Tahun ini diperkirakan melampaui 2023 sebagai tahun terpanas yang pernah tercatat, dengan suhu rata-rata global diperkirakan akan melebihi ambang 1,5 derajat Celsius di atas baseline pra-industri, sebelum manusia mulai membakar bahan bakar fosil untuk menggerakkan industri. Menurut penelitian terbaru ini, ada kemungkinan 90 persen tahun terpanas abad ini setidaknya 0,5 derajat Celsius lebih panas daripada 2023, bahkan dengan dekarbonisasi yang cepat.
Para peneliti menggunakan jaringan saraf konvolusional (CNN) yang dilatih mengatami pola iklim dan akumulasi emisi karbon dioksida, untuk menghasilkan prediksi puncak pemanasan yang sangat akurat, mengurangi ketidakpastian dalam model iklim sebelumnya.
View this post on Instagram
Untuk studi baru ini, Diffenbaugh dan rekannya, ilmuwan iklim dari Colorado State University, Elizabeth Barnes melatih jaringan saraf konvolusional (CNN) canggih untuk memprediksi seberapa tinggi suhu global dapat meningkat, tergantung pada kecepatan dekarbonisasi. Saat melatih AI, para peneliti menggunakan data suhu dan gas rumah kaca dari arsip besar simulasi model iklim.
Namun, untuk memprediksi pemanasan di masa depan, mereka memberikan data suhu historis yang sebenarnya sebagai input, bersama dengan beberapa skenario yang umum digunakan untuk emisi gas rumah kaca di masa depan.
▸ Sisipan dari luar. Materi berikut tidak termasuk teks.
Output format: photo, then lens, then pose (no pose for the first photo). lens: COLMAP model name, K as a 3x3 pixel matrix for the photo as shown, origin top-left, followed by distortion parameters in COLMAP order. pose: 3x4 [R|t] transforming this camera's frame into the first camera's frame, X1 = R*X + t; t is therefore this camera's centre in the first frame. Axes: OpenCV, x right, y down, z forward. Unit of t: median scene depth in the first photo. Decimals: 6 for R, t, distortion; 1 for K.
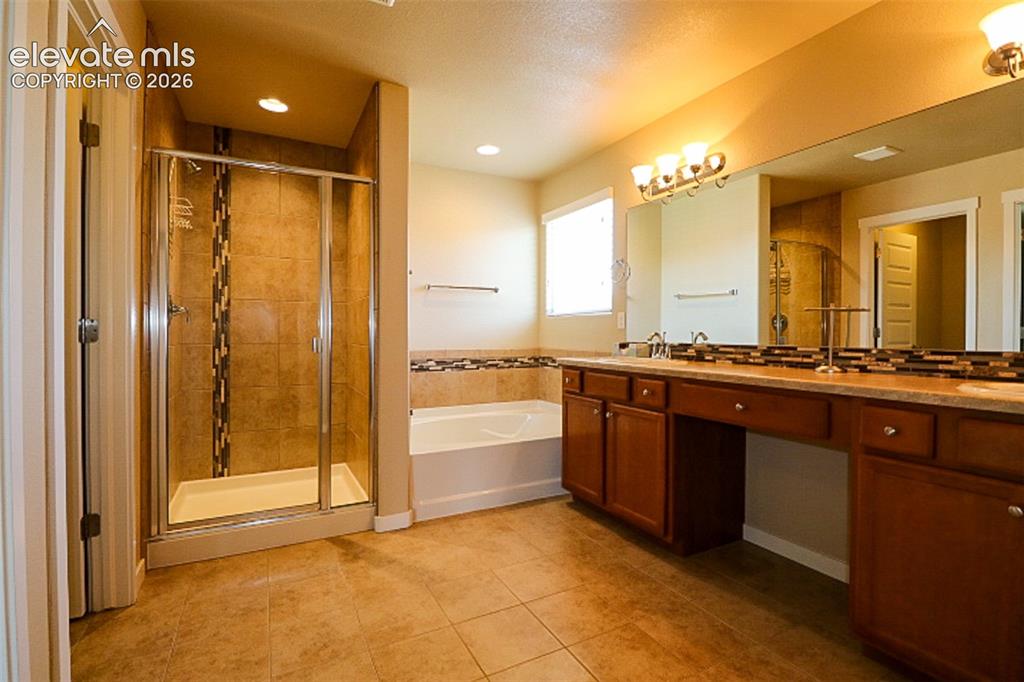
lens RADIAL K [[476.2, 0, 512.2], [0, 476.2, 336.4], [0, 0, 1]] dist [0.000519, -0.010972]
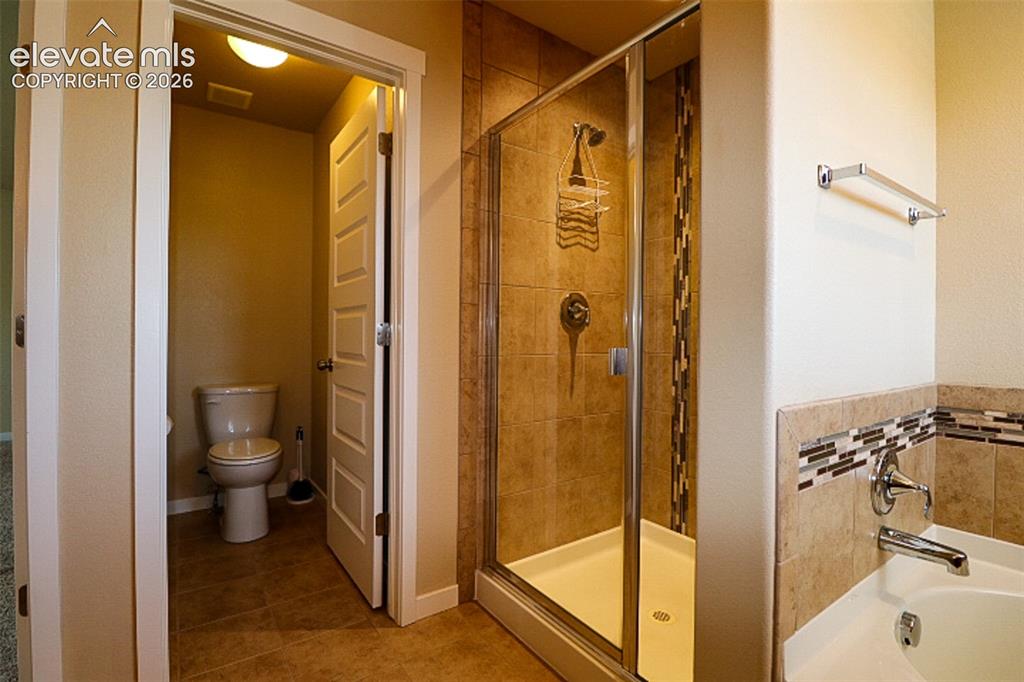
lens RADIAL K [[476.2, 0, 512.2], [0, 476.2, 336.4], [0, 0, 1]] dist [0.000519, -0.010972]
pose [[0.129162, -0.001206, -0.991623, 0.094977], [-0.015481, 0.999875, -0.003232, -0.005244], [0.991503, 0.015769, 0.129127, 0.641995]]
"AI muncul sebagai alat yang kuat untuk mengurangi ketidakpastian dalam proyeksi masa depan. Model CNN kami menyempurnakan proyeksi iklim yang ada dengan belajar dari sumber data yang besar dan pengamatan dunia nyata," kata Barnes yang merupakan profesor ilmu atmosfer di Colorado State.
Studi ini menambah kumpulan penelitian yang semakin banyak yang menunjukkan dunia hampir pasti telah melewatkan kesempatan untuk mencapai tujuan yang lebih ambisius dari Perjanjian Iklim Paris 2015, di mana hampir 200 negara berjanji untuk menjaga pemanasan jangka panjang "jauh di bawah" 2 derajat sambil berupaya menghindari 1,5 derajat Celsius.
Makalah baru dari Barnes dan Diffenbaugh bersama Sonia Seneviratne dari ETH-Zurich, yang dipublikasikan di Environmental Research Letters, menunjukkan banyak wilayah, termasuk Asia Selatan, Mediterania, Eropa Tengah, dan bagian sub-Sahara Afrika, akan mengalami pemanasan lebih dari 3 derajat Celsius pada tahun 2060 dalam skenario di mana emisi terus meningkat—lebih cepat dari yang diperkirakan dalam studi sebelumnya.